■ WHAT IS REQUIRED ■
Copy every record below, exactly as written.

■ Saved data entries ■
>>>
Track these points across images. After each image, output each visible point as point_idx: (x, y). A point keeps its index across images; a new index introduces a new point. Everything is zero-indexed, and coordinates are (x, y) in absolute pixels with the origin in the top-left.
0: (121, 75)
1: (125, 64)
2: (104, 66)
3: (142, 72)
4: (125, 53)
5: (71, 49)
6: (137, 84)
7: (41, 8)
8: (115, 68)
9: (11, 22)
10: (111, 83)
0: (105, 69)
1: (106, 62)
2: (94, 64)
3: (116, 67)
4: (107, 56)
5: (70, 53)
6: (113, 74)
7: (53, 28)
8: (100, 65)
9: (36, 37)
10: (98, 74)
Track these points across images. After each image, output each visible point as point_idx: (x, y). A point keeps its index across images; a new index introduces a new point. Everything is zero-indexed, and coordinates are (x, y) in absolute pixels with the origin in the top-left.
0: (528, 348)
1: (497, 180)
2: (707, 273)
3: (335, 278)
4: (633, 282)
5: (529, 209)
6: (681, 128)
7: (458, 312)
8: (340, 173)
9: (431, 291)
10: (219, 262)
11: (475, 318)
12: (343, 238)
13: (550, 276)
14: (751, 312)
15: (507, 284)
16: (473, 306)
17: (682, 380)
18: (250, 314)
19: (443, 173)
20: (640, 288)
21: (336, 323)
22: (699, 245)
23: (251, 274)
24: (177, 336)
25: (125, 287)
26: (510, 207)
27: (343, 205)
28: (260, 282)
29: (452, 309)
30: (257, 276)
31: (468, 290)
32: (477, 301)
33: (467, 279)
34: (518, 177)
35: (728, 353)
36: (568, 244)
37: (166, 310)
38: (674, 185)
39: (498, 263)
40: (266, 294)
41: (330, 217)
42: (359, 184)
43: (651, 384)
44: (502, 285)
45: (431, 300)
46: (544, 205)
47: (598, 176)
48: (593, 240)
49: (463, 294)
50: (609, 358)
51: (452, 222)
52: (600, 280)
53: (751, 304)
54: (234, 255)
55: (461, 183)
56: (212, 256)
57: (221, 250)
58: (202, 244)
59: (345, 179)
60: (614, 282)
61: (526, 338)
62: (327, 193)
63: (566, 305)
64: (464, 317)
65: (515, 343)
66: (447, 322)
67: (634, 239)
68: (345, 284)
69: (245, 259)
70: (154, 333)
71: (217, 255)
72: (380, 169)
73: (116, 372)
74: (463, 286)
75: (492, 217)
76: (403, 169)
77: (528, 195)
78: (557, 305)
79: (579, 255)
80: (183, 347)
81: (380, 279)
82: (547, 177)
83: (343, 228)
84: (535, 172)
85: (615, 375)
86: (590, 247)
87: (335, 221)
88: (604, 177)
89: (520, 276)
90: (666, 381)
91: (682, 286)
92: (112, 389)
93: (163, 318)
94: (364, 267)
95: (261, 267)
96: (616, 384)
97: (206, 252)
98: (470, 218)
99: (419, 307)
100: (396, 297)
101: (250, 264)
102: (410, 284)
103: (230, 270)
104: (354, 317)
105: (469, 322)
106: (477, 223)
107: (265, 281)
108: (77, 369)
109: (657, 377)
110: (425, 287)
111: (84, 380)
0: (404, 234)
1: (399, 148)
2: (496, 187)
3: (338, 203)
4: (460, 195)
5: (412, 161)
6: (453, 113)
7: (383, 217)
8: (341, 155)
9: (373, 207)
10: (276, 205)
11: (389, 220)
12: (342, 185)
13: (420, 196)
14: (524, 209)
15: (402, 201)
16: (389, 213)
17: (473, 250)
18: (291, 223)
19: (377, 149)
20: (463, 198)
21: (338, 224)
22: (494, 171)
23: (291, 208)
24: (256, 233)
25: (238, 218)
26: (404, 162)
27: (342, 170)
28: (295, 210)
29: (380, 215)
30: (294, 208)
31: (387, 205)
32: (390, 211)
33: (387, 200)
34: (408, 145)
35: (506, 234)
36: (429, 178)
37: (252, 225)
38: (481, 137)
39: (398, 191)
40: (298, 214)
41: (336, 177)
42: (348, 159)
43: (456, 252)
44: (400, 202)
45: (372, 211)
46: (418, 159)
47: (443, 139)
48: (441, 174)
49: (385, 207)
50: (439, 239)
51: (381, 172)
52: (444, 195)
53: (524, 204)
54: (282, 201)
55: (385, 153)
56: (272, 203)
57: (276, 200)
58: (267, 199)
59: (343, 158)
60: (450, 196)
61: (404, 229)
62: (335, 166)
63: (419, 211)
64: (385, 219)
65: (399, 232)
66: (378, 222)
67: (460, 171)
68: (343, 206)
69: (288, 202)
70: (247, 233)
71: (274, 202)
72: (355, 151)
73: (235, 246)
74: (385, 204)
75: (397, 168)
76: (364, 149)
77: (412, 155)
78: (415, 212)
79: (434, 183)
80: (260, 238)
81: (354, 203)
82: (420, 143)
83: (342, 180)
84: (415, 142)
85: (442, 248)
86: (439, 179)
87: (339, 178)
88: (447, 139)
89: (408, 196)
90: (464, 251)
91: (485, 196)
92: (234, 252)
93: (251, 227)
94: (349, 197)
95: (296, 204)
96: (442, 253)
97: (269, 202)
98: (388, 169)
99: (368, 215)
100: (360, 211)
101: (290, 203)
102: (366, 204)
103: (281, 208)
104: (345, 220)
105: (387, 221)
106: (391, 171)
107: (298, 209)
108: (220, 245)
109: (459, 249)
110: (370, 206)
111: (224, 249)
<<<
■ TASK OUTPUT ■
Track these points across images. After each image, output each visible point as point_idx: (x, y). A point keeps its index across images; a new index introduces a new point. Everything is zero-indexed, and coordinates are (x, y) in absolute pixels with the origin in the top-left.
0: (121, 75)
1: (125, 64)
2: (104, 66)
3: (142, 72)
4: (125, 53)
5: (71, 49)
6: (137, 84)
7: (41, 8)
8: (115, 68)
9: (11, 22)
10: (111, 83)
0: (105, 69)
1: (106, 62)
2: (94, 64)
3: (116, 67)
4: (107, 56)
5: (70, 53)
6: (113, 74)
7: (53, 28)
8: (100, 65)
9: (36, 37)
10: (98, 74)
Track these points across images. After each image, output each visible point as point_idx: (x, y). A point keeps its index across images; a new index introduces a new point. Everything is zero-indexed, and coordinates are (x, y) in absolute pixels with the origin in the top-left.
0: (528, 348)
1: (497, 180)
2: (707, 273)
3: (335, 278)
4: (633, 282)
5: (529, 209)
6: (681, 128)
7: (458, 312)
8: (340, 173)
9: (431, 291)
10: (219, 262)
11: (475, 318)
12: (343, 238)
13: (550, 276)
14: (751, 312)
15: (507, 284)
16: (473, 306)
17: (682, 380)
18: (250, 314)
19: (443, 173)
20: (640, 288)
21: (336, 323)
22: (699, 245)
23: (251, 274)
24: (177, 336)
25: (125, 287)
26: (510, 207)
27: (343, 205)
28: (260, 282)
29: (452, 309)
30: (257, 276)
31: (468, 290)
32: (477, 301)
33: (467, 279)
34: (518, 177)
35: (728, 353)
36: (568, 244)
37: (166, 310)
38: (674, 185)
39: (498, 263)
40: (266, 294)
41: (330, 217)
42: (359, 184)
43: (651, 384)
44: (502, 285)
45: (431, 300)
46: (544, 205)
47: (598, 176)
48: (593, 240)
49: (463, 294)
50: (609, 358)
51: (452, 222)
52: (600, 280)
53: (751, 304)
54: (234, 255)
55: (461, 183)
56: (212, 256)
57: (221, 250)
58: (202, 244)
59: (345, 179)
60: (614, 282)
61: (526, 338)
62: (327, 193)
63: (566, 305)
64: (464, 317)
65: (515, 343)
66: (447, 322)
67: (634, 239)
68: (345, 284)
69: (245, 259)
70: (154, 333)
71: (217, 255)
72: (380, 169)
73: (116, 372)
74: (463, 286)
75: (492, 217)
76: (403, 169)
77: (528, 195)
78: (557, 305)
79: (579, 255)
80: (183, 347)
81: (380, 279)
82: (547, 177)
83: (343, 228)
84: (535, 172)
85: (615, 375)
86: (590, 247)
87: (335, 221)
88: (604, 177)
89: (520, 276)
90: (666, 381)
91: (682, 286)
92: (112, 389)
93: (163, 318)
94: (364, 267)
95: (261, 267)
96: (616, 384)
97: (206, 252)
98: (470, 218)
99: (419, 307)
100: (396, 297)
101: (250, 264)
102: (410, 284)
103: (230, 270)
104: (354, 317)
105: (469, 322)
106: (477, 223)
107: (265, 281)
108: (77, 369)
109: (657, 377)
110: (425, 287)
111: (84, 380)
0: (404, 234)
1: (399, 148)
2: (496, 187)
3: (338, 203)
4: (460, 195)
5: (412, 161)
6: (453, 113)
7: (383, 217)
8: (341, 155)
9: (373, 207)
10: (276, 205)
11: (389, 220)
12: (342, 185)
13: (420, 196)
14: (524, 209)
15: (402, 201)
16: (389, 213)
17: (473, 250)
18: (291, 223)
19: (377, 149)
20: (463, 198)
21: (338, 224)
22: (494, 171)
23: (291, 208)
24: (256, 233)
25: (238, 218)
26: (404, 162)
27: (342, 170)
28: (295, 210)
29: (380, 215)
30: (294, 208)
31: (387, 205)
32: (390, 211)
33: (387, 200)
34: (408, 145)
35: (506, 234)
36: (429, 178)
37: (252, 225)
38: (481, 137)
39: (398, 191)
40: (298, 214)
41: (336, 177)
42: (348, 159)
43: (456, 252)
44: (400, 202)
45: (372, 211)
46: (418, 159)
47: (443, 139)
48: (441, 174)
49: (385, 207)
50: (439, 239)
51: (381, 172)
52: (444, 195)
53: (524, 204)
54: (282, 201)
55: (385, 153)
56: (272, 203)
57: (276, 200)
58: (267, 199)
59: (343, 158)
60: (450, 196)
61: (404, 229)
62: (335, 166)
63: (419, 211)
64: (385, 219)
65: (399, 232)
66: (378, 222)
67: (460, 171)
68: (343, 206)
69: (288, 202)
70: (247, 233)
71: (274, 202)
72: (355, 151)
73: (235, 246)
74: (385, 204)
75: (397, 168)
76: (364, 149)
77: (412, 155)
78: (415, 212)
79: (434, 183)
80: (260, 238)
81: (354, 203)
82: (420, 143)
83: (342, 180)
84: (415, 142)
85: (442, 248)
86: (439, 179)
87: (339, 178)
88: (447, 139)
89: (408, 196)
90: (464, 251)
91: (485, 196)
92: (234, 252)
93: (251, 227)
94: (349, 197)
95: (296, 204)
96: (442, 253)
97: (269, 202)
98: (388, 169)
99: (368, 215)
100: (360, 211)
101: (290, 203)
102: (366, 204)
103: (281, 208)
104: (345, 220)
105: (387, 221)
106: (391, 171)
107: (298, 209)
108: (220, 245)
109: (459, 249)
110: (370, 206)
111: (224, 249)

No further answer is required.